Your example seems a bit weird to me, because the amount of computation a program requires depends on its input. There are some inputs (in fact all but finitely many of them) such that no program can read the input using all the computing power in the universe. So trivially there are instances of the halting problem that no program in the universe can solve (because such a program cannot even read the input).

Also, I don't think the definition of "solve" is precise enough for the mathematical-flavor reasoning you seem to be trying to do here. An AI could flip a coin to answer all yes/no questions, does this count as "solving" the ones it gets right? If so it seems that there's no yes/no problem that the AI couldn't solve (if it got lucky).

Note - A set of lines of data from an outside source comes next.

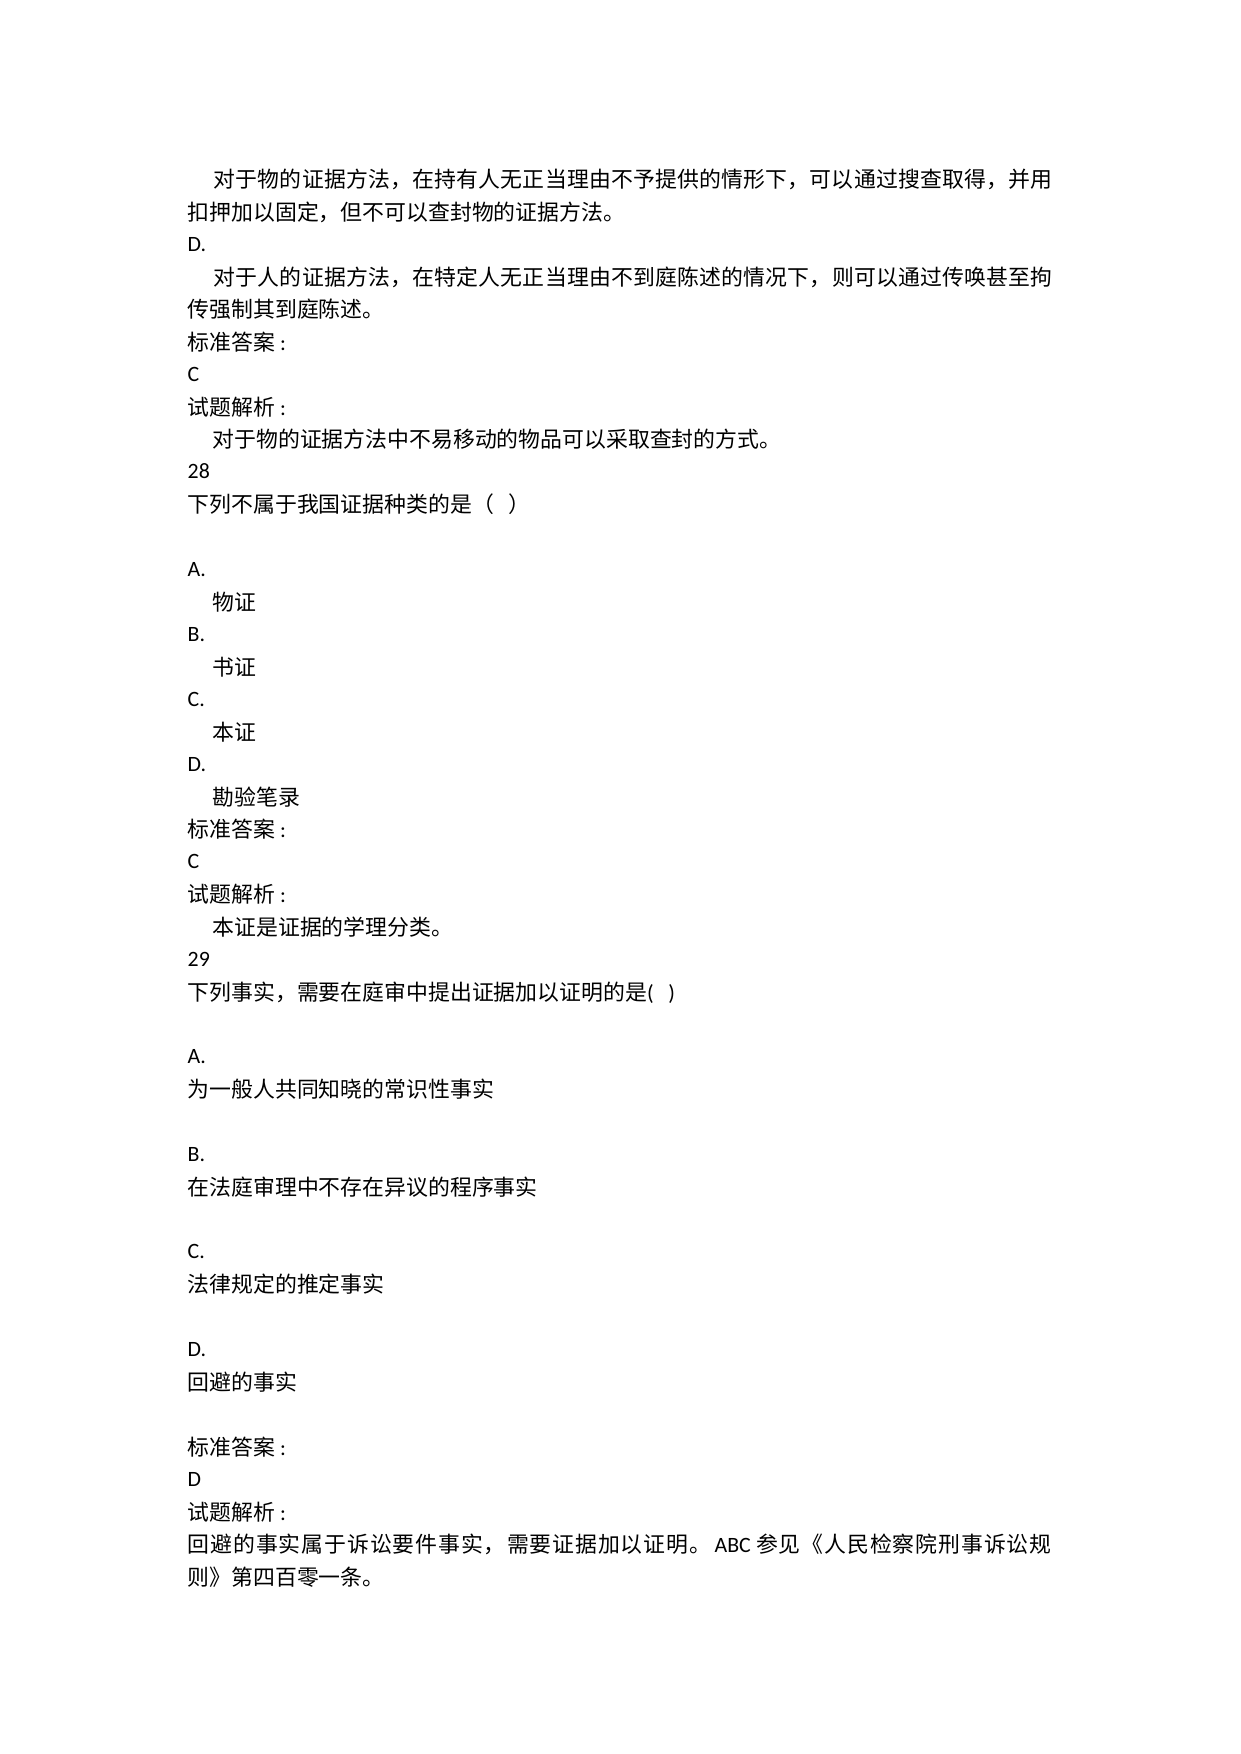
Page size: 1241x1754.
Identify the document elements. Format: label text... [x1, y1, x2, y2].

text 试题解析 : [187, 389, 1053, 422]
text B. [187, 617, 1053, 649]
text 对于物的证据方法，在持有人无正当理由不予提供的情形下，可以通过搜查取得，并用扣押加以固定，但不可以查封物的证据方法。 [187, 162, 1053, 227]
text 28 [187, 454, 1053, 487]
text 标准答案 : [187, 324, 1053, 357]
text 为一般人共同知晓的常识性事实 [187, 1072, 1053, 1104]
text D [187, 1462, 1053, 1494]
text 在法庭审理中不存在异议的程序事实 [187, 1169, 1053, 1202]
text A. [187, 1039, 1053, 1072]
text 下列不属于我国证据种类的是（ ） [187, 487, 1053, 519]
text D. [187, 1332, 1053, 1364]
text 对于人的证据方法，在特定人无正当理由不到庭陈述的情况下，则可以通过传唤甚至拘传强制其到庭陈述。 [187, 259, 1053, 324]
text 勘验笔录 [187, 779, 1053, 812]
text D. [187, 747, 1053, 779]
text 标准答案 : [187, 812, 1053, 844]
text 物证 [187, 584, 1053, 617]
text 试题解析 : [187, 1494, 1053, 1527]
text 下列事实，需要在庭审中提出证据加以证明的是( ) [187, 974, 1053, 1007]
text A. [187, 552, 1053, 584]
text 本证 [187, 714, 1053, 747]
text 书证 [187, 649, 1053, 682]
text C [187, 357, 1053, 389]
text C. [187, 1234, 1053, 1267]
text 试题解析 : [187, 877, 1053, 909]
text 对于物的证据方法中不易移动的物品可以采取查封的方式。 [187, 422, 1053, 454]
text 法律规定的推定事实 [187, 1267, 1053, 1299]
text 回避的事实属于诉讼要件事实，需要证据加以证明。ABC参见《人民检察院刑事诉讼规则》第四百零一条。 [187, 1527, 1053, 1592]
text 29 [187, 942, 1053, 974]
text 本证是证据的学理分类。 [187, 909, 1053, 942]
text C. [187, 682, 1053, 714]
text B. [187, 1137, 1053, 1169]
text 标准答案 : [187, 1429, 1053, 1462]
text 回避的事实 [187, 1364, 1053, 1397]
text C [187, 844, 1053, 877]
text D. [187, 227, 1053, 259]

Incidentally, I think there are plenty of simple math problems that an AI wouldn't be able to solve. For example I think an AI probably wouldn't be able to give an answer to the Collatz conjecture that's any more satisfying than the one we already have (namely, that there is a heuristic argument that it is probably true, but a small chance that it might be wrong and no way to tell). Such problems might or might not be relevant to the AI's strategic interests.

Finally, some math problems can't be solved even with an infinite Turing machine!